(originally published on June 18 2007: I did not know how to add photos to the blog back then!)
The first time I heard a group of knitters talking about steeking I just didn't get it. "Why knit something and then cut into it;", I asked, "why not just knit two pieces?" Well, knitters tend to be patient at explaining and I was patiently explained to. I have to admit I pretended I understood but really, I didn't, because I hadn't then - still haven't - knit something that was knit that way so that it could be, should be steeked. I'll likely 'get it' someday and then wish someone had told me much sooner but for the moment if I knit something that wants to be in two pieces I knit it in two pieces.
However, the notion of steeking stuck in my mind and when I came across a lovely, soft, warm, oscar green men's machine knit pullover sweater with that common three button neckline I admired it and was putting it back on the rack because I don't tend to wear pullovers. Then - "Steek it!" - shouted from my subconscious. It helped enormously that it was in a thrift store so the monetary investment was not that great and would allow the sweater to be stuffed into a garbage bag and disposed of should the cutting experiment result in an explosion of wooly ends.

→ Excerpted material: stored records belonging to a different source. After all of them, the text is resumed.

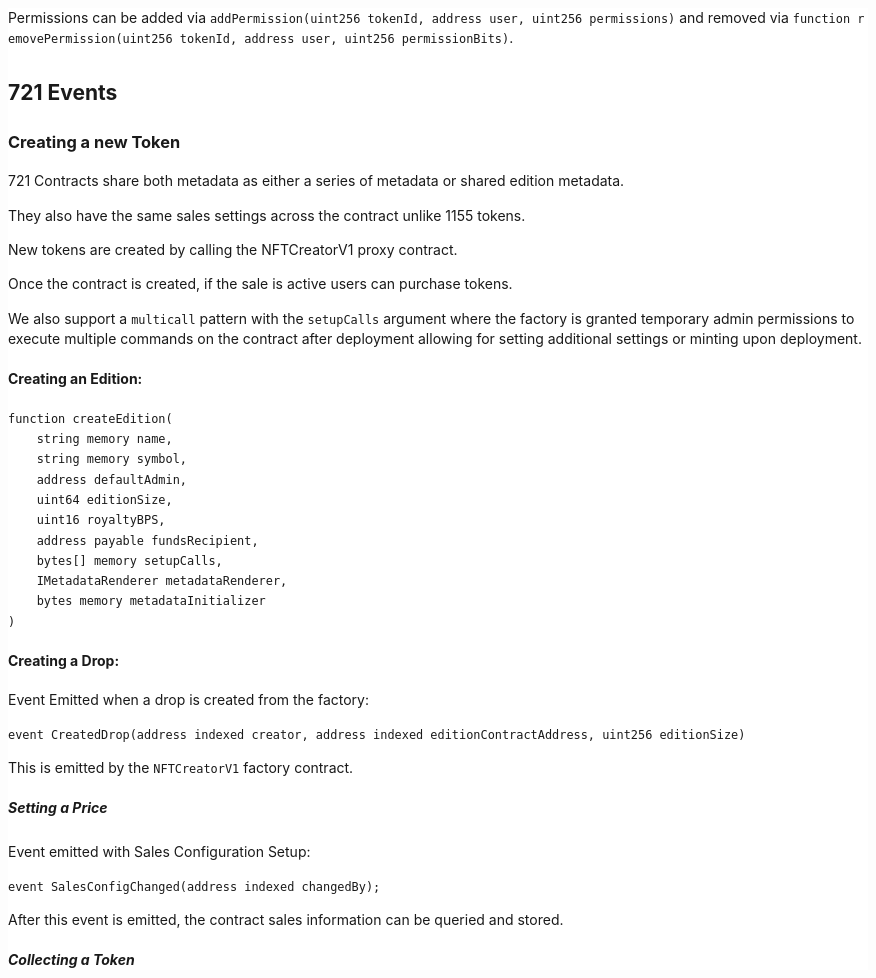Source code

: Permissions can be added via `addPermission(uint256 tokenId, address user, uint256 permissions)` and removed via `function removePermission(uint256 tokenId, address user, uint256 permissionBits)`.

## 721 Events

### Creating a new Token

721 Contracts share both metadata as either a series of metadata or shared edition metadata.

They also have the same sales settings across the contract unlike 1155 tokens.

New tokens are created by calling the NFTCreatorV1 proxy contract.

Once the contract is created, if the sale is active users can purchase tokens.

We also support a `multicall` pattern with the `setupCalls` argument where the factory is granted temporary admin permissions to execute multiple commands on the contract after deployment allowing for setting additional settings or minting upon deployment.

#### Creating an Edition:

```sol
function createEdition(
    string memory name,
    string memory symbol,
    address defaultAdmin,
    uint64 editionSize,
    uint16 royaltyBPS,
    address payable fundsRecipient,
    bytes[] memory setupCalls,
    IMetadataRenderer metadataRenderer,
    bytes memory metadataInitializer
)
```

#### Creating a Drop:

Event Emitted when a drop is created from the factory:

```sol
event CreatedDrop(address indexed creator, address indexed editionContractAddress, uint256 editionSize)
```

This is emitted by the `NFTCreatorV1` factory contract.

##### Setting a Price

Event emitted with Sales Configuration Setup:

```sol
event SalesConfigChanged(address indexed changedBy);
```

After this event is emitted, the contract sales information can be queried and stored.

##### Collecting a Token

It still took some deep breaths, scissors in hand, to actually cut into that sweater. That little voice that is on the lookout for such actions was saying, "Somebody could be wearing this perfectly good pullover sweater." (I have no guilt or hesitation about cutting up sweaters that have holes in the elbows or moth holes and turning the 'fabric' into hats or wrist warmers or strips of material with which to knit; cutting into a garment I intended to wear as its original intent was new to me.)

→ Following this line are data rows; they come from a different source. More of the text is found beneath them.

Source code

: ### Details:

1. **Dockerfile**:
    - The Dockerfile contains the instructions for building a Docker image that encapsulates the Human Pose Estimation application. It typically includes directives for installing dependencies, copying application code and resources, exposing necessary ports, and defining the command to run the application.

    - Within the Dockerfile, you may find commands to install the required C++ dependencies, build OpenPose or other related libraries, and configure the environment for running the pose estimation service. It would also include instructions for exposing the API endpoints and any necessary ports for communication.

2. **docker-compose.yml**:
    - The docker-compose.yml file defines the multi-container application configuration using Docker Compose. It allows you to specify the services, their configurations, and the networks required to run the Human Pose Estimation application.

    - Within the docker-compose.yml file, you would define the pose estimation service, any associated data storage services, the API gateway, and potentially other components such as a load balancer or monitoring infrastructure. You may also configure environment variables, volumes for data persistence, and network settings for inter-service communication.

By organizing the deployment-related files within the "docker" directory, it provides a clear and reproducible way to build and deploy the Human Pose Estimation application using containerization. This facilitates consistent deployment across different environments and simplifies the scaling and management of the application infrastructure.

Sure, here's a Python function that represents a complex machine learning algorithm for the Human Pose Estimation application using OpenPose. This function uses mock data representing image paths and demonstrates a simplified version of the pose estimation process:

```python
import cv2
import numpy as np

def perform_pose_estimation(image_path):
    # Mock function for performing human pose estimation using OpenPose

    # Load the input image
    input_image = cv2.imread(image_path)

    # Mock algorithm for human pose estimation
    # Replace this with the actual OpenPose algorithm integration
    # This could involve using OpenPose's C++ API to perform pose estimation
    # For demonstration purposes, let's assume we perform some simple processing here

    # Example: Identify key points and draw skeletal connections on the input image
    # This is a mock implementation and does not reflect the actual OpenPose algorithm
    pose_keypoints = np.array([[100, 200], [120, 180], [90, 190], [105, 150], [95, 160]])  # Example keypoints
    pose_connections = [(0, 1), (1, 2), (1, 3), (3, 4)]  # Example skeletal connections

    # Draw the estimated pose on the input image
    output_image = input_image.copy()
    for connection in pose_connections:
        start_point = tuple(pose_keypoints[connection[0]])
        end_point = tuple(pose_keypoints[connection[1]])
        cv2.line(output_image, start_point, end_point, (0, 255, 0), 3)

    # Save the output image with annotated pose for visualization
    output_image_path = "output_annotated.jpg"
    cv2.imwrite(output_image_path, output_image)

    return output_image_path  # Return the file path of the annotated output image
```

Actually it was on a breath-out that I cut: doing something while holding breath is generally unhealthy and less than productive. I had folded the sweater along the center front and it was along this line that the scissors suddenly created a left and right front. I think I had my eyes open the whole time of cutting but I know I did feel them widen when the seam did not immediately unravel. In fact, when I tried on the newly-created cardigan sweater and was admiring myself/itself in the mirror, I realized the edges had nicely folded in on themselves like stockingette knitting tends to do and did not need finishing. I then, in madcap manner (as confidence will bring on) cut off the ribbed bottom which released the body of the sweater to drape nicely. The bottom end did not curl under but all the little stitches made a picot edge and after months of wearing not one of them has broken rank. The three buttons at the top and then the loose flow of the rest makes for a pleasant design.
I've steeked several sweaters from pullover to cardigan since then. Two I have finished the edges by folding in slightly and stitching with a sort of running stitch. Two 'finished' themelves.